Judith Millar: Ash have a really strong/loyal fan base all over the globe. I myself have met so many brilliant people at various gigs, especially most in these most recent years. It really enhances the experience of seeing them live knowing you are amongst friends! Another highlight is the amount of access we have to the band as part of this fan base, which to me is what definitely sets it apart from the rest.

Randomville: For those unfamiliar with the relationship between Ash and their fans, can you describe the special access that is available for fans of the band?

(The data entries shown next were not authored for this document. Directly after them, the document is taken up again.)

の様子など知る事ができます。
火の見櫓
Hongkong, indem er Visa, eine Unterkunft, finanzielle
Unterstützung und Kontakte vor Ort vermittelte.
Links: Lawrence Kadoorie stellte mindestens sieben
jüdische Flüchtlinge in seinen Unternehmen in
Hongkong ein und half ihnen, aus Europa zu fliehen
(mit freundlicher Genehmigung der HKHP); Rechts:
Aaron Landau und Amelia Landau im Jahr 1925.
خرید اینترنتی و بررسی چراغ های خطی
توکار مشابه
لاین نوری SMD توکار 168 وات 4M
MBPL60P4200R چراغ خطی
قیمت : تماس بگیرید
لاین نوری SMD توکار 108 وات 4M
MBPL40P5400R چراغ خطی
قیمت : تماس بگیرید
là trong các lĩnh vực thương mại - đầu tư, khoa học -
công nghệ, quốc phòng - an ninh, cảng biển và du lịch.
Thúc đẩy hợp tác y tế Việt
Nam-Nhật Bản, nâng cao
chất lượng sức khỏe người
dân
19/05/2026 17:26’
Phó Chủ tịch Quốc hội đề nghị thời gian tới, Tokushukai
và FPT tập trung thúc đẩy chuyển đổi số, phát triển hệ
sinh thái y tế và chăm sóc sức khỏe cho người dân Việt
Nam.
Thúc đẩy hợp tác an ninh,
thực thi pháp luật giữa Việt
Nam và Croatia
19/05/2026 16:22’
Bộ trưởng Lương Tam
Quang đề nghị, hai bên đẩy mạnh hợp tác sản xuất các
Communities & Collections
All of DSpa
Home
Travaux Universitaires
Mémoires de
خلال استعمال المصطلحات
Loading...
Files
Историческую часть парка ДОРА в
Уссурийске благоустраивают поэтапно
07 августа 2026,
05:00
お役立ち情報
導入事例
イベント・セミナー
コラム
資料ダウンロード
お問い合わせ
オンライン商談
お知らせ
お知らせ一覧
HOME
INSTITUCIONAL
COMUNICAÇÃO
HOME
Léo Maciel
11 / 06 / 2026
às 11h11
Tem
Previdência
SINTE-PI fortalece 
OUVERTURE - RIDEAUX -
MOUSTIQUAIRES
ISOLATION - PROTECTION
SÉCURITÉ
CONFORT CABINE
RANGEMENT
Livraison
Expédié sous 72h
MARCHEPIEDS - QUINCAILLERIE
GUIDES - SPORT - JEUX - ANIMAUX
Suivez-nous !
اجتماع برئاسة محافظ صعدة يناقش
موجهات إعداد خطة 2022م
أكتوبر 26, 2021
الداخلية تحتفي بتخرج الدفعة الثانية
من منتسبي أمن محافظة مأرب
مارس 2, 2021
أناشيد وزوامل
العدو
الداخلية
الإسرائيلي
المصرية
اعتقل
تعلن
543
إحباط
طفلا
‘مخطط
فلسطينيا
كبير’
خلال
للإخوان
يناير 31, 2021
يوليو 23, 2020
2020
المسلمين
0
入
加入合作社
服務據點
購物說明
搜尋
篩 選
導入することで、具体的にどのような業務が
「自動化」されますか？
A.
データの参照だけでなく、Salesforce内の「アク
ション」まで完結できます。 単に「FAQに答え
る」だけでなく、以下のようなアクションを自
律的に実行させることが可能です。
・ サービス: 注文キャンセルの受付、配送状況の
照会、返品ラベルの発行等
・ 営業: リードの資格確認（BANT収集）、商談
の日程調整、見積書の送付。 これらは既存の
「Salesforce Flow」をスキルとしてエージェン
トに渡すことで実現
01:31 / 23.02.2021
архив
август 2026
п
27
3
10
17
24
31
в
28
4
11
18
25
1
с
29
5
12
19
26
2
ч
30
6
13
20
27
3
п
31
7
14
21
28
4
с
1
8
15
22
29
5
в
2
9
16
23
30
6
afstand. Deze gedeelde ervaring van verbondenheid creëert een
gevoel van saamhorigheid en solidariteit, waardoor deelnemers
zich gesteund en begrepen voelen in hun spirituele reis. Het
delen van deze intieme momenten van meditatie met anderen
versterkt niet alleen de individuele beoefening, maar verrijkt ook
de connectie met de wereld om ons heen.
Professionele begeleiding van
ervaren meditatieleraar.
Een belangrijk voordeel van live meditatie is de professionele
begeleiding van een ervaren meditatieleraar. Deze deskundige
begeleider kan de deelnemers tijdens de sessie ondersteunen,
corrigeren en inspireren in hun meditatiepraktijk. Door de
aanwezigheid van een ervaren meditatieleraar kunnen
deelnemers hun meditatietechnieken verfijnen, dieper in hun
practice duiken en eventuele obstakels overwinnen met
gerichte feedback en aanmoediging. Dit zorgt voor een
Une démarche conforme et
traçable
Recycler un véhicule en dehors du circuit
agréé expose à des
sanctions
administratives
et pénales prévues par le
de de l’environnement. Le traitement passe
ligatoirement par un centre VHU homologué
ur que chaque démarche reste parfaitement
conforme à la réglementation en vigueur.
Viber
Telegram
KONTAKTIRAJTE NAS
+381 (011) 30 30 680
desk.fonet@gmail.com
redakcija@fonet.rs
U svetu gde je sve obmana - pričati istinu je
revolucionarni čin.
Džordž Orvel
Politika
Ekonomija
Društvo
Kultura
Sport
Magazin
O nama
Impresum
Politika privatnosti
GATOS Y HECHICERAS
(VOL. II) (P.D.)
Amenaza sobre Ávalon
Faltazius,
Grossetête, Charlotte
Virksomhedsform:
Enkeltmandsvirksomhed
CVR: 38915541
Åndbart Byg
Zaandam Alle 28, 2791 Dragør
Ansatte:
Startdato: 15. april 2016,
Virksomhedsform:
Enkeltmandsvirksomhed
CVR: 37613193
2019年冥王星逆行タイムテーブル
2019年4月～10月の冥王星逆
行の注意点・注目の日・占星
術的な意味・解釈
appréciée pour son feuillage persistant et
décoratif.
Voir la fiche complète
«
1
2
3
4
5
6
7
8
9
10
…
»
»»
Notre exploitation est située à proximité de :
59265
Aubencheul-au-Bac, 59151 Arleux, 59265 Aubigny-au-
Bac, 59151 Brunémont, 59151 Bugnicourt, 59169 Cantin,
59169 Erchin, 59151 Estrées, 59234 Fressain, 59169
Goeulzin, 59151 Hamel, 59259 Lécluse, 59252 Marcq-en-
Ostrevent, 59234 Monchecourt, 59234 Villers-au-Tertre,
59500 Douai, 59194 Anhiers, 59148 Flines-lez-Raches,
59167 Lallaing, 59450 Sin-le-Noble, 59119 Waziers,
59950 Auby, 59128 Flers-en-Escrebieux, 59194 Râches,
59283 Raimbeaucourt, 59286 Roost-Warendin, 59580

Judith Millar: The interaction between the band and the fans starts online with the band’s Forum, Facebook, Twitter etc.; they are great at keeping everyone up to date with what is going on with both Mark & Webmaster Steve in particular being great ambassadors for the band. Being part of the fan network gives you great access to the guys after gigs as there is always someone who knows what is happening afterwards. I never like to hassle them too much though (which some of my friends may find difficult to believe) so when Mark came over to speak to Alan & I after the Dublin Bring Them Back For The Craic gig that we won tickets to in March this year I was well chuffed. Also a nice touch at that gig was Rick handing Patrizia and Cat a drumstick each immediately after the set; its wee things like that that puts them miles ahead of other bands.

Our previous guests Cat Greenaway and Patrizia Villotti enjoy the band's Dublin gig.

Randomville: If you had to guess at what inspired Tim to write “Spheres” what do you think it would be?

Judith Millar: I could be totally wrong with this but I actually think it could be about Warner’s holding them back for so long: “the sense of something watching over you,” “I’m ready to break the hold of oppression keeping down my soul” and also “fall down on my knees for years under siege.” It’s as if with his lyrics he can’t wait to escape & be released from the contract.

Taken by Millar during the band's free Dublin gig earlier this year.